Right now, six of the 10 original U. of I. courses have been offered, two of the remaining four are nearing completion and will be offered early next year, and funding for five new MOOCS recently was approved by the campus review committee.
"Two important selection criteria are that the course has to reflect our mission as a land-grant institution and has to benefit our students in some way," said Deanna Raineri, an associate dean in the College of Liberal Arts and Sciences.
Already half of the current MOOCs originate from LAS and Raineri said that trend may continue because general education courses are inherently easier to transfer to an online format - or already are being offered online.
The average cost so far for a MOOC conversion is still unknown because much of the content in the current MOOC roster already existed in an online format. Much of the expense is for audio and video production, captioning and graphics. And much of that work has been done by staff at LAS' Applied Technologies for Learning in the Arts and Sciences, and the Office of Online and Continuing Education (now part of the Center for Innovation in Teaching and Learning).
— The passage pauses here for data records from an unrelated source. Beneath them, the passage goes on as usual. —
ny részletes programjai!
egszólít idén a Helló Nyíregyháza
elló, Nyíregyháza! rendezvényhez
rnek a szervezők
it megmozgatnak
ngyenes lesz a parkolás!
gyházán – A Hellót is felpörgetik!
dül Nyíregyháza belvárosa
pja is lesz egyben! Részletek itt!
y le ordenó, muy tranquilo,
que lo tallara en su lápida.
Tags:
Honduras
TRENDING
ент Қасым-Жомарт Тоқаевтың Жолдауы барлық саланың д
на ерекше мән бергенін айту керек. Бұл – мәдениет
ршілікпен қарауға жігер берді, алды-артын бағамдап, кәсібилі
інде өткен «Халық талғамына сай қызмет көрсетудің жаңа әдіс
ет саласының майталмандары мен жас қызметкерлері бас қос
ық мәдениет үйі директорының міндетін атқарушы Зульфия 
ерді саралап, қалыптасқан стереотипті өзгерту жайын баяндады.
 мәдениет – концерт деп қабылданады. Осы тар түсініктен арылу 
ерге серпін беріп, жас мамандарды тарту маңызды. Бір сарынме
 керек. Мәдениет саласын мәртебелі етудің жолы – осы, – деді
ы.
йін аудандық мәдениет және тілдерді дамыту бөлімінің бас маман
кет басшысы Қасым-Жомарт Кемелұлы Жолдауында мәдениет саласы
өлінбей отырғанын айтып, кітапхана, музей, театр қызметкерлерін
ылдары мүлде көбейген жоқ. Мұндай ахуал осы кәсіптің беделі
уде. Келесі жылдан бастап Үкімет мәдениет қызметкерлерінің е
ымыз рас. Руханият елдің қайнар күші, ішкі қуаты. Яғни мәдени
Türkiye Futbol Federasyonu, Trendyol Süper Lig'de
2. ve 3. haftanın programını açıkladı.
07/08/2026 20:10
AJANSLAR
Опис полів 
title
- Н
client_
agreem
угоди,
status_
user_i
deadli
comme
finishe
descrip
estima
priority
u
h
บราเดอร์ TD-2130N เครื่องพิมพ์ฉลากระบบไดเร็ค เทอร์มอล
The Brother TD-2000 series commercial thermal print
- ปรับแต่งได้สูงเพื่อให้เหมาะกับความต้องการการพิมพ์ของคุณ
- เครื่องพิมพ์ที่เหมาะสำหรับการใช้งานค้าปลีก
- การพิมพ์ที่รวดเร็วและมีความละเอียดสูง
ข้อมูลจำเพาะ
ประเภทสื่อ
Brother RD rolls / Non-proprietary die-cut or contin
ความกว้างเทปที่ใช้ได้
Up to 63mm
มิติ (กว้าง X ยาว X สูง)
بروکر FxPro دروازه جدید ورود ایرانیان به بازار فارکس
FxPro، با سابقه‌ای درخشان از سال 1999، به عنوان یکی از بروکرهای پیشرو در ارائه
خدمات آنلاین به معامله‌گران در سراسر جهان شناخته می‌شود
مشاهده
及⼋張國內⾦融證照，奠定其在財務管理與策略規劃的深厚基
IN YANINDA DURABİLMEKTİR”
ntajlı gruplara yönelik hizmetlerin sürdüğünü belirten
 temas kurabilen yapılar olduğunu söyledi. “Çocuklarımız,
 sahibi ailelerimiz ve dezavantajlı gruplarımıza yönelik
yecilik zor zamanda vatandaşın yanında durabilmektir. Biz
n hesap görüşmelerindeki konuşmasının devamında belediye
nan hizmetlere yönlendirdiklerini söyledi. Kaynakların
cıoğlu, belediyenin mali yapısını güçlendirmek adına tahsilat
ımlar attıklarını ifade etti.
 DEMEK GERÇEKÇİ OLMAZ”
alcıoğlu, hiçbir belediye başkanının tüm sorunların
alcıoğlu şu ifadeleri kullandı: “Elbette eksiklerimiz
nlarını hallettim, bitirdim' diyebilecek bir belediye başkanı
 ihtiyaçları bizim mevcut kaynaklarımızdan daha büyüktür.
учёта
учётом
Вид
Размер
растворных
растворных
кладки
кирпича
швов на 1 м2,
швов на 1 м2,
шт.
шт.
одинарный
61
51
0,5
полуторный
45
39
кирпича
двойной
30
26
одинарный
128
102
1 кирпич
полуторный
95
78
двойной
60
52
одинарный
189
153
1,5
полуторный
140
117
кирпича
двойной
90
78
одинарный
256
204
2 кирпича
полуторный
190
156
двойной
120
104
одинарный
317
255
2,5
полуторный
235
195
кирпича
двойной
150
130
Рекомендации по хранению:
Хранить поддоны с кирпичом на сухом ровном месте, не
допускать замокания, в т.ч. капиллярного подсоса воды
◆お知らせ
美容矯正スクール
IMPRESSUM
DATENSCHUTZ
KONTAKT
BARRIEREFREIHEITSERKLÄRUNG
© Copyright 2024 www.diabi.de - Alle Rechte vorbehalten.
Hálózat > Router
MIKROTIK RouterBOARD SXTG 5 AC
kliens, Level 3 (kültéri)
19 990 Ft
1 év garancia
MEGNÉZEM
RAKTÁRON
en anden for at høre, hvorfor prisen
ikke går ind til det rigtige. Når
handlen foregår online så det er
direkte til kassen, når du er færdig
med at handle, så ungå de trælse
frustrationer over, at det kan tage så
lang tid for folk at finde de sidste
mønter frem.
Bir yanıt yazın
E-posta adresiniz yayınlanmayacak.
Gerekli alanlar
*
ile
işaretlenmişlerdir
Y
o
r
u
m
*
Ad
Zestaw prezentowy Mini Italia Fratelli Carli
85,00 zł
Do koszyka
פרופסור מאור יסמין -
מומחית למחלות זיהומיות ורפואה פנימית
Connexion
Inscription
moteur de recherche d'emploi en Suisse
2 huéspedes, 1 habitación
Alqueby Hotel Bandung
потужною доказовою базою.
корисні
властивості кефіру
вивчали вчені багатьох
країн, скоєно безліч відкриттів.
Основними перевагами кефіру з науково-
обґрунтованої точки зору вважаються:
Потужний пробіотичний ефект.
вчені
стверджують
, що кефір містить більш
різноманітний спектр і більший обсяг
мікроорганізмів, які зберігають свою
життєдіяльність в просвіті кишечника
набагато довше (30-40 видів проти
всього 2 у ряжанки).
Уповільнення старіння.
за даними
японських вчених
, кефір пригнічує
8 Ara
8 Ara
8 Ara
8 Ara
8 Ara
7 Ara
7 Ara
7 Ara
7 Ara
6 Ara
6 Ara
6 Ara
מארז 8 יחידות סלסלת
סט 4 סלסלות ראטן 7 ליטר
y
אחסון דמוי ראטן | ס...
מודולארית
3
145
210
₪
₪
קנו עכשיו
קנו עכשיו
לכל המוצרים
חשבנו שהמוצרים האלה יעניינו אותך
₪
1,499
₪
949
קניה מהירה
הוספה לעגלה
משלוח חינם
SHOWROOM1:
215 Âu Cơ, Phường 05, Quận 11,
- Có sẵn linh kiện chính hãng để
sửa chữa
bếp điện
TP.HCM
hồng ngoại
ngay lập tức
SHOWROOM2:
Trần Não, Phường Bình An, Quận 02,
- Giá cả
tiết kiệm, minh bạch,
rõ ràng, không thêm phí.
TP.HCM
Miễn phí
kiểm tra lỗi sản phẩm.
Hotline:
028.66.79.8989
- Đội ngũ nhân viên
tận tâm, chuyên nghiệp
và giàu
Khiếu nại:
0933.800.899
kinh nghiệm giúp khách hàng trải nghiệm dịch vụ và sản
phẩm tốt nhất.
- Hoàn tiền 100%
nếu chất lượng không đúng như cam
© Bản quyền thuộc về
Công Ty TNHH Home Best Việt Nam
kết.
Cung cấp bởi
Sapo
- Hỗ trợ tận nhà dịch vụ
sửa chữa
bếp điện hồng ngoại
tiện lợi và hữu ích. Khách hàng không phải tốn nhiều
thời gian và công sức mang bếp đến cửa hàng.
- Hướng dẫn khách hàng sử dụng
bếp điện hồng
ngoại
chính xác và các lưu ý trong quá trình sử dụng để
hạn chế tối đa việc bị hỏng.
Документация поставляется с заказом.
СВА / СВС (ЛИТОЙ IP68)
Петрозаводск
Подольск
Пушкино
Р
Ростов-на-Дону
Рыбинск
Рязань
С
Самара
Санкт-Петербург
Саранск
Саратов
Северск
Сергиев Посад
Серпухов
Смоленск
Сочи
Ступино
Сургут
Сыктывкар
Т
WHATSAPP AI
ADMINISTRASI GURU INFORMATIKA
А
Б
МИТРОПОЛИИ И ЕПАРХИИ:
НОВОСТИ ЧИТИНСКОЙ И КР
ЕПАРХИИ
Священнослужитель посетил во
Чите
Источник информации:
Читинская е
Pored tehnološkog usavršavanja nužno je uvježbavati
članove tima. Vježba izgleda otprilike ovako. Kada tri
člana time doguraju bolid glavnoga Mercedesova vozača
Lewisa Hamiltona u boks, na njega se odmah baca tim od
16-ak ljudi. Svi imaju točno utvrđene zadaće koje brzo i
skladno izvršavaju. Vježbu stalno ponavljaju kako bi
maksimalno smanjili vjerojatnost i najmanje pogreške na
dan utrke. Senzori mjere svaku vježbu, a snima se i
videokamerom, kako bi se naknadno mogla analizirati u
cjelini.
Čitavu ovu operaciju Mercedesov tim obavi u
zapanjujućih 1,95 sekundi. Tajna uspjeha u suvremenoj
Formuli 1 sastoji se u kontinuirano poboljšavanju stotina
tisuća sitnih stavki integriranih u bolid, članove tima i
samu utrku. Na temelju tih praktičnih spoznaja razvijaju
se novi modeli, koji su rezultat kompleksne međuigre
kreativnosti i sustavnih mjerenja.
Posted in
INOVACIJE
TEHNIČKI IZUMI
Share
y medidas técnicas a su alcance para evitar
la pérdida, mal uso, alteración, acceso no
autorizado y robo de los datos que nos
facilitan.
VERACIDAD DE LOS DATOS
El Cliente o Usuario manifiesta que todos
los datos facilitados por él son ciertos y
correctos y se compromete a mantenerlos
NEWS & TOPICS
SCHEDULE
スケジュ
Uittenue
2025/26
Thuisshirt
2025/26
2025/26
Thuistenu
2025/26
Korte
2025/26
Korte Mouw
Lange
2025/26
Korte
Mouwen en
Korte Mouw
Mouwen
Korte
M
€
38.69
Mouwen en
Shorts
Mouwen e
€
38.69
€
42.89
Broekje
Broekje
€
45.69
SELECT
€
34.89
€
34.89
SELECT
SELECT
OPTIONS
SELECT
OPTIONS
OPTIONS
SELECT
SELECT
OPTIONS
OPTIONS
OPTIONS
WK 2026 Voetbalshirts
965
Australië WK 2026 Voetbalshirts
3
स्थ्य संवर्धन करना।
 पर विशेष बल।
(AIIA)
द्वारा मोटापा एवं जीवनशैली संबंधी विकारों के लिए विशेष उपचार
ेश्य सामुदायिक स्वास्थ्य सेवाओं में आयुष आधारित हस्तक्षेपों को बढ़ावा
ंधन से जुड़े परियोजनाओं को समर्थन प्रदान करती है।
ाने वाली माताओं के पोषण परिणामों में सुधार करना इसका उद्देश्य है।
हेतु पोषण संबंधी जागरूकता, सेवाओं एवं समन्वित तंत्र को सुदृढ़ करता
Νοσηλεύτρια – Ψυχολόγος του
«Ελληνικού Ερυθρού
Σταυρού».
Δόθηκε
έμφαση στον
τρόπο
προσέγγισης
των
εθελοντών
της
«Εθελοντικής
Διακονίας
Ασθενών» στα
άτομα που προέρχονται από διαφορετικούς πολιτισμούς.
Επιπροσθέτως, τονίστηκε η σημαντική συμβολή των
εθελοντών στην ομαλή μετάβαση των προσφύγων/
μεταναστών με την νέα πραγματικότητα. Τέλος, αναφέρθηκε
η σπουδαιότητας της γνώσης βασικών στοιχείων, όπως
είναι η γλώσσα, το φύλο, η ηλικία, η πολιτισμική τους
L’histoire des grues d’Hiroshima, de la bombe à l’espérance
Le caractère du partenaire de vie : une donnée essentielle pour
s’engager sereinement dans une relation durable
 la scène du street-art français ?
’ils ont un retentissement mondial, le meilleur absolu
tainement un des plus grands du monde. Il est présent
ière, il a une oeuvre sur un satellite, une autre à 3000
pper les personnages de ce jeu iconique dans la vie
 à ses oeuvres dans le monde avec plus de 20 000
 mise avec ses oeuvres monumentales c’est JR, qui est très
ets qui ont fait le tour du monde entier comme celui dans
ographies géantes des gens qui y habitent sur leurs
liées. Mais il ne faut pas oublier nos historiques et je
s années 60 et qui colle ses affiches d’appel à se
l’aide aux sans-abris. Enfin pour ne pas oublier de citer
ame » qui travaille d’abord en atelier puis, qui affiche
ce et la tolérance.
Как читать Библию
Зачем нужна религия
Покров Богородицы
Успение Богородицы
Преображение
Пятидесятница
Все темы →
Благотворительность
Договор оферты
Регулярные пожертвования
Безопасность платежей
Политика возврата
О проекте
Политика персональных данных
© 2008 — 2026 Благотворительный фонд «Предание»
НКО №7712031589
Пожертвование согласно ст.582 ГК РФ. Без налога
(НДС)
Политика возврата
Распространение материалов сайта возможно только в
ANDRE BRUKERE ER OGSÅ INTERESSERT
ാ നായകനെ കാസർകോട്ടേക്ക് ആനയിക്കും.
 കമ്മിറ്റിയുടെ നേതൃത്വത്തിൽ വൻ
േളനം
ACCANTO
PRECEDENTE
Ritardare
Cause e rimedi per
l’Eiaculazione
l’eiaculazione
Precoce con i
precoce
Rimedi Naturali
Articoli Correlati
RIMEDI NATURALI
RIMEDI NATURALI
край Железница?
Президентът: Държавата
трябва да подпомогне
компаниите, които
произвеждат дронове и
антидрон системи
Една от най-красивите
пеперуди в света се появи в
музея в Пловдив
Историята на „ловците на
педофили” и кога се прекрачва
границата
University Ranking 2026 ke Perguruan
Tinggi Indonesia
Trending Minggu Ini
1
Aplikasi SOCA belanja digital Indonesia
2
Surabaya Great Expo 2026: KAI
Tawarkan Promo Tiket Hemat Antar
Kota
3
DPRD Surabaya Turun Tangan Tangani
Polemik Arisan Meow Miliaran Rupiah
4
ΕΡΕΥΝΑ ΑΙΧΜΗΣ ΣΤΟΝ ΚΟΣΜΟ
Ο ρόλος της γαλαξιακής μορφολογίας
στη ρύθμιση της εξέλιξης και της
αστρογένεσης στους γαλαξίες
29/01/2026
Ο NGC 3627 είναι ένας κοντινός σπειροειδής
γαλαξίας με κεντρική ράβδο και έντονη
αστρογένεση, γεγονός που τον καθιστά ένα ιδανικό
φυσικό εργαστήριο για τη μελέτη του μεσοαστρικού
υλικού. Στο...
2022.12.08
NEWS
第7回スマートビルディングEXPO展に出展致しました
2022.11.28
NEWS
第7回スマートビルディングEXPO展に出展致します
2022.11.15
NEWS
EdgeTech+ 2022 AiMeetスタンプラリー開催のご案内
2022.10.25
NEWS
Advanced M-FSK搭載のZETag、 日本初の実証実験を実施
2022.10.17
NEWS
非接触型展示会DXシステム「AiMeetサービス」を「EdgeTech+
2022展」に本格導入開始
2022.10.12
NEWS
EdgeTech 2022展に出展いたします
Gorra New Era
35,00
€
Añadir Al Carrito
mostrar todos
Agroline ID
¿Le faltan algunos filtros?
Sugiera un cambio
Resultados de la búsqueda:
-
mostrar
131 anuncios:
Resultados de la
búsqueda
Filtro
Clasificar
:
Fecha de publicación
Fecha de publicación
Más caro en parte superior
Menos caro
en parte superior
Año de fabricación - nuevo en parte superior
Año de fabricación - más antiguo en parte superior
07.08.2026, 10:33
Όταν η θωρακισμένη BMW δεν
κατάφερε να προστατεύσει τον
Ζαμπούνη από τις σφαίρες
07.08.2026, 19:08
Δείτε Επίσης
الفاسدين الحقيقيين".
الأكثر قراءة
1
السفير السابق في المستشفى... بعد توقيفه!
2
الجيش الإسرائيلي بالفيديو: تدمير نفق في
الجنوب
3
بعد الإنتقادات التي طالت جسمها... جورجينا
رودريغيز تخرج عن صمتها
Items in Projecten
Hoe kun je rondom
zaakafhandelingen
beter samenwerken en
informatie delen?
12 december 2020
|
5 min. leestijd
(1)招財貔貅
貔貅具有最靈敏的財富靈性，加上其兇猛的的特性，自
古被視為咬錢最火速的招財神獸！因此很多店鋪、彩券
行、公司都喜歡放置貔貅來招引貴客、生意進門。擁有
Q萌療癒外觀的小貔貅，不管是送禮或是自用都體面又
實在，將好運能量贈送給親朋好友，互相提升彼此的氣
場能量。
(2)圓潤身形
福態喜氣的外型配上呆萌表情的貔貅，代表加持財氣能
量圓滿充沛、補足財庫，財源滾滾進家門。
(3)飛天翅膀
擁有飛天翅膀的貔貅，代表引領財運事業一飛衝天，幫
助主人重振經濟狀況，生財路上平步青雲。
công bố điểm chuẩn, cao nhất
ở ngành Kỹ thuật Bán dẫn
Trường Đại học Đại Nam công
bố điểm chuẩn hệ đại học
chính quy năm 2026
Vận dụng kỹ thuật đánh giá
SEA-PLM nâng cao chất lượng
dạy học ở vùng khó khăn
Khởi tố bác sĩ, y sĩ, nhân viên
"This is really a team effort and we've provided a huge amount of support," Raineri said.
She said the value of online courses is becoming more and more obvious, whether it's for recruiting, reaching nontraditional students, repurposing online content to enrich an on-campus course or as a way to reduce time-to-degree completion.
"For one thing, we're not doing this exclusively for us or for Coursera - it's part of our land-grant mission to reach out to the world and we are benefitting in many ways," she said. "For example, being a part of Coursera has given educational researchers here access to an unprecedented amount of data. The sheer scale of MOOCs allows us to quickly identify whether a new teaching practice or assignment works well and these best practices can then be applied to the classroom. It's also an opportunity to showcase what we do at Illinois."
Students from 140 countries have signed up since last year.
Raineri said instructors also are using MOOCs to test alternative forms of credentialing, including the use of digital "badges" in an effort to recognize various levels of knowledge acquisition or mastery - though there are no plans to offer transcript credit.
"We can't compare them to our own students because it's an entirely different group of students with entirely different needs," she said. "Many of the Coursera students just want to look at the videos but they have no intention of taking the exams or finishing the course."
Further integration of the MOOC mentality will play out with creation of the Center for Innovation in Teaching and Learning.
"I'm glad we did this," she said. "We are learning so much and it is enriching our campus courses, but we are proceeding cautiously; the university has to figure out what our strategy is for delivering MOOCs."